What the task requires: Copy every line below that has the word "APERTURE" in it.

Supplied information Start Marker

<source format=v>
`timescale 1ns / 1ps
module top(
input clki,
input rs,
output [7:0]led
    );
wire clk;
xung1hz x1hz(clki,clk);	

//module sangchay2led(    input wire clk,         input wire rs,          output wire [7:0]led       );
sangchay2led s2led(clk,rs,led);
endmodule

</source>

Supplied information End Marker
Supplied information Start Marker

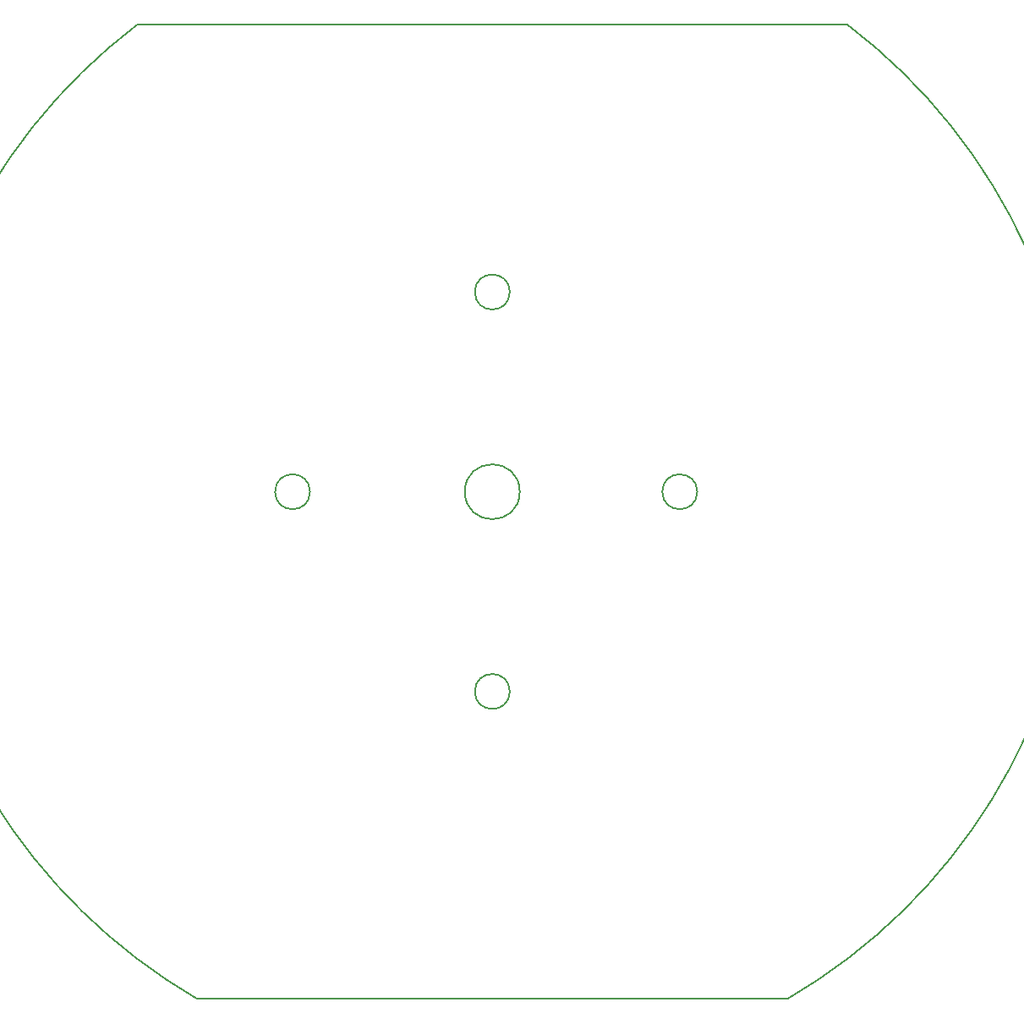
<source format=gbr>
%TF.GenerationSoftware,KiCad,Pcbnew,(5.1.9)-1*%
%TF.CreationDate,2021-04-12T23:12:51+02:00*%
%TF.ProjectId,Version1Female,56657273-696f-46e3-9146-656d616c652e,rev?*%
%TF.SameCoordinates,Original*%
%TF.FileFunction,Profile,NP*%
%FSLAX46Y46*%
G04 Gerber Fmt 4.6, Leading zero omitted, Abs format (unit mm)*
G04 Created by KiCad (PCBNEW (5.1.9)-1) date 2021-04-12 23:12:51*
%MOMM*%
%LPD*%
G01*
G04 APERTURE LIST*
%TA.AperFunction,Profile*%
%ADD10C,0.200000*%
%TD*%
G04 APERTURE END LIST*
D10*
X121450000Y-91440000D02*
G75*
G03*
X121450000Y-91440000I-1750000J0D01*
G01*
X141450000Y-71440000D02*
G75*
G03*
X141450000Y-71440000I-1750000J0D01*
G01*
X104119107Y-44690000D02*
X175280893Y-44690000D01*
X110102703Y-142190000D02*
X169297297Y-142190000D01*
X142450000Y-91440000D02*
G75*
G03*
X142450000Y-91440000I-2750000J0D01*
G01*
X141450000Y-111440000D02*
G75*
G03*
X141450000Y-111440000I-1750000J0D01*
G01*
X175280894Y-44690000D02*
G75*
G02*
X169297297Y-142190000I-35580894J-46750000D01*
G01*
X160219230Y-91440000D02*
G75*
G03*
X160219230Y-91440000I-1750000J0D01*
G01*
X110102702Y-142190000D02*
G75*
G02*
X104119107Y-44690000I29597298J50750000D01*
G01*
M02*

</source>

Supplied information End Marker

Answer to this task:
G04 APERTURE LIST*
G04 APERTURE END LIST*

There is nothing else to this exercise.